10 pages into The Everlasting by Alix E. Harrow, I wondered to myself – as I have with each of her books – how does she do this? How does she manage to so effectively paint a scene with words that sometimes don’t seem to go together, but do, and so beautifully?
How does she strike a tone that is epic, yet intimate, humorous, yet heartbreaking?
The Everlasting is a gorgeous book that takes you apart and puts you back together, and not gently, but wonderfully enough that you would happily do it all over again.
The synopsis:
Sir Una Everlasting was Dominion’s greatest hero: the orphaned girl who became a knight, who died for queen and country. Her legend lives on in songs and stories, in children’s books and recruiting posters—but her life as it truly happened has been forgotten.
Centuries later, Owen Mallory—failed soldier, struggling scholar—falls in love with the tale of Una Everlasting. Her story takes him to war, to the archives—and then into the past itself. Una and Owen are tangled together in time, bound to retell the same story over and over again, no matter what it costs.
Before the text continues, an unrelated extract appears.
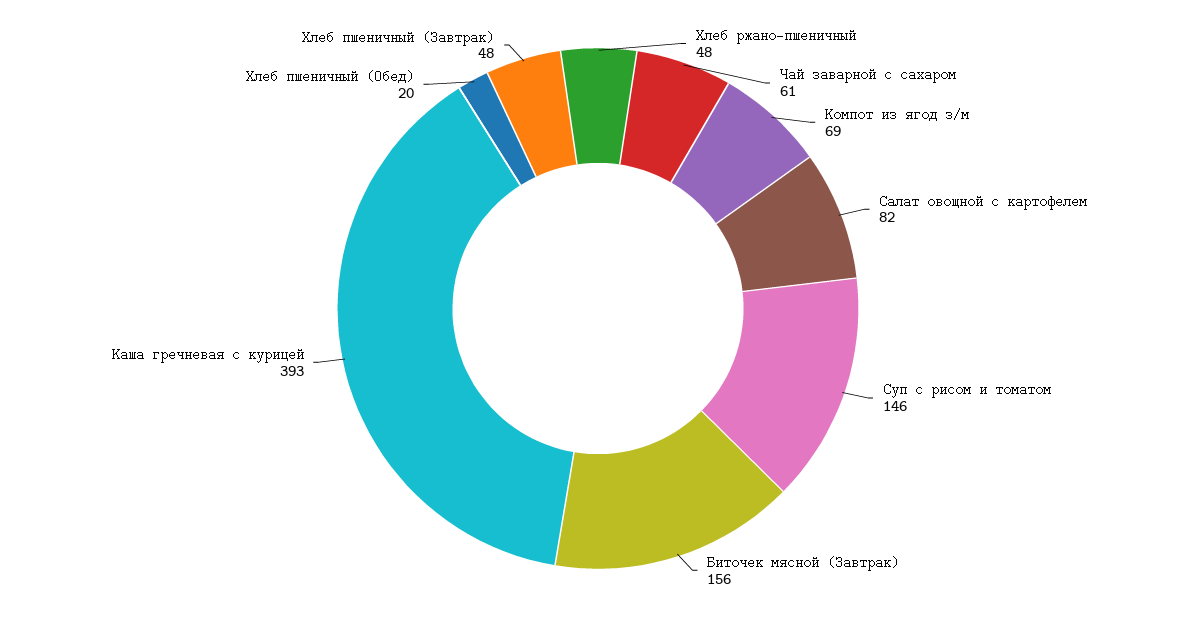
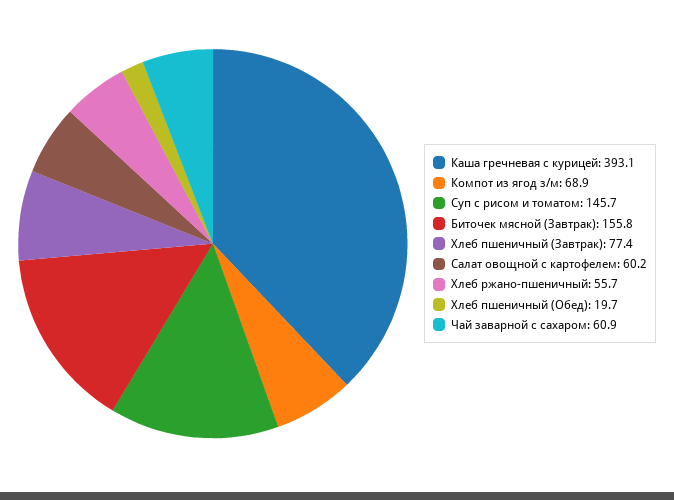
Хлеб ржано-пшеничный: 48 -> 55.7
Салат овощной с картофелем: 82 -> 60.2
Хлеб пшеничный (Завтрак): 48 -> 77.4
But that story always ends the same way. If they want to rewrite Una’s legend—if they want to tell a different story–they’ll have to rewrite history itself.
The Everlasting takes place in a world just off center from ours; it looks and sounds and feels a little like “here” – certainly enough to be relatable – but is just a bit foreign. It also takes place in an indeterminate “when,” which is appropriate, since the reader is quickly unmoored from time as the main characters travel back and forth (and through) a thousand different years.
The story is told to different people and through different viewpoints, reading sometimes like a letter, sometimes like a journal, sometimes like a legend. Harrow seamlessly pivots these perspectives at just the right point for maximum impact, though, and with surprising clarity.
Overarching themes of power, cultural/national narratives, history, truth, heroes and villains, even of what is expected from men vs women, give The Everlasting a vast, layered terrain for the reader to explore.
But it’s the characters of Una and Owen who give The Everlasting a heart, which will break the reader’s over and over. I have always admired the way Harrow writes flawed, complicated, even arguably unattractive characters. So much about Una and Owen is unexpected, and the delight of constantly being surprised by them was one of my favorite things about this book.
As the book folds in and around itself with time jumps and repeated lives, I admit I was sometimes confused as to how it all worked. My best advice would be to pay attention, but let the story flow, and assemble the pieces as you go. They more or less all fit together in the end, but fussing over the logistics as you read is probably the surest way to miss all the beautiful details of this book.
The Everlasting is a book I will be reading again (maybe I’ll restart right now…) and enthusiastically recommending to fellow readers.
*Many thanks to Tor Books and Edelweiss for an advanced digital copy of The Everlasting for review.